Ask my husband, we can no longer even sit in the same room together the resentment is so bad. In all honesty, how can you trust someone who refuses to tell the truth?

I have done a few things I regretted, a few things I thought would upset my husband beyond any level I've upset him before, and I told him as soon as he walked through the door...you know what, it wasn't a problem and it never lingered.

if you feel like you snookered someone into marrying you, you need to come clean, because you're going to eat yourself up to the point of ruining your marriage before you can afford counseling.

believe me, thats where my marriage sits.

talk with her.


----------



## MrRomantic (Jun 14, 2010)

Dexter, is that you?


Kind of hard to say much without knowing the extent of your "problems."


----------



## 827Aug (Apr 27, 2008)

And apparently the secret goes on.....at least it is a well kept one. But even well kept secrets are discovered at some point. Do damage control and tell your wife. It will be far better telling her, than her finding out on her own.


----------



## Robrobb (Jun 18, 2010)

I agree, I always feel better coming clean when I've done something or have an issue, than if I let it sit and fester. Working things out on your own or waiting for it to get better before you tell her sounds like an excuse. 

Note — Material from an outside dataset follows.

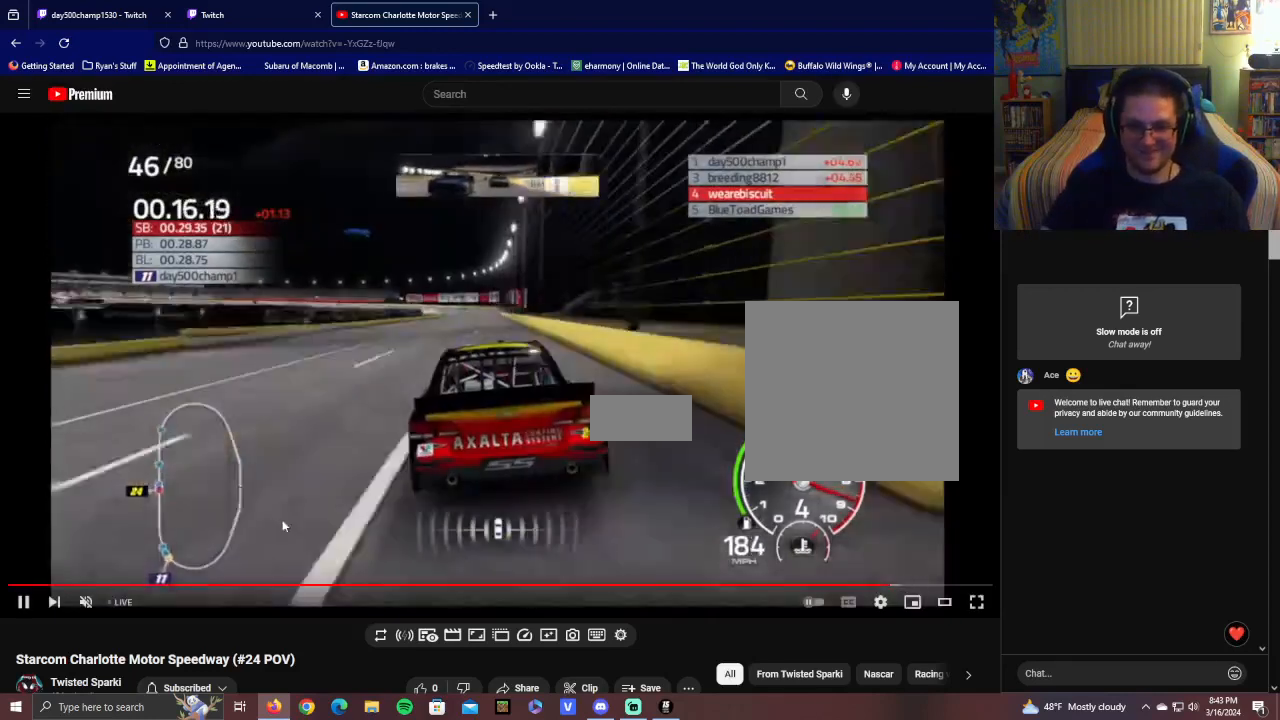
{"buttons": ["R2"], "left_stick": "center", "right_stick": "center", "events": []}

Plus, I suspect your best bet at "working it out" is with her trust and involvement anyhow.


----------



## sisters359 (Apr 9, 2009)

If you aren't cheating or breaking laws, then what could be so awful? If you are breaking laws, is anyone else getting (or gotten) hurt--innocents, not co-conspirators (a child you abused, someone you injured while driving drunk)? 

Outside of infidelity and illegal behavior that harms others who are truly innocent, nothing is that bad. Maybe you've presented yourself as a God-fearing Christian but had group sex. Big deal--no one was hurt, you've learned the error of your ways, and God forgives. If your wife is so judgmental, that is HER problem. You are making it YOUR PROBLEM if you crave the "approval" of someone you KNOW won't approve of your behaviors. 

Better to face the realities and see what happens. Worst case scenario is you find out your wife isn't able to forgive and move on--and if that is the consequence of your errors, there is nothing to do but accept and learn. Hiding it isn't helping anyone and the longer it goes, the worse it will get.

DO NOT have kids while in this situation. Then you are knowingly dragging in innocents and you can damage lives that do not deserve damage. Be a man and be honest. 

As for "we can't afford counseling?" Lousy excuse. It's worth debt or asking for public assistance. Swallow your pride--as a real man would when pride stands in the way of doing the right thing. 

Good luck.


----------



## Robrobb (Jun 18, 2010)

sisters359 said:


> As for "we can't afford counseling?" Lousy excuse. It's worth debt or asking for public assistance. Swallow your pride--as a real man would when pride stands in the way of doing the right thing.
> 
> Good luck.


I agree with this wholeheartedly. I assumed that counseling for my wife and I would be expensive and not covered by our insurance, but it was important to me to give us that chance. I was ready to dump my retirement savings in order to pay for it. Fortunately it IS covered by our insurance, and I wouldn't have known it if I hadn't asked a marriage counselor about it....


----------



## brad (Jul 31, 2008)

reveal the secrets please.

Are you a secret ****? just a guess.


----------



## greeneyeddolphin (May 31, 2010)

Without knowing exactly what the secrets are, or at least what category they fall into, it's hard to give you sound advice. But, I guess my best advice would be to come clean. Clearly these secrets are weighing heavily on you, and that's not going to help whatever problems you have. Not to mention, the longer you wait, the more likely it is that your wife will find out through another source. Then, you not only have to deal with the reaction to the secrets, but the reaction to the fact that you hid things, you deceived her, and she will feel betrayed. She may feel that way anyway, but it will be much worse if she finds out from someone else. 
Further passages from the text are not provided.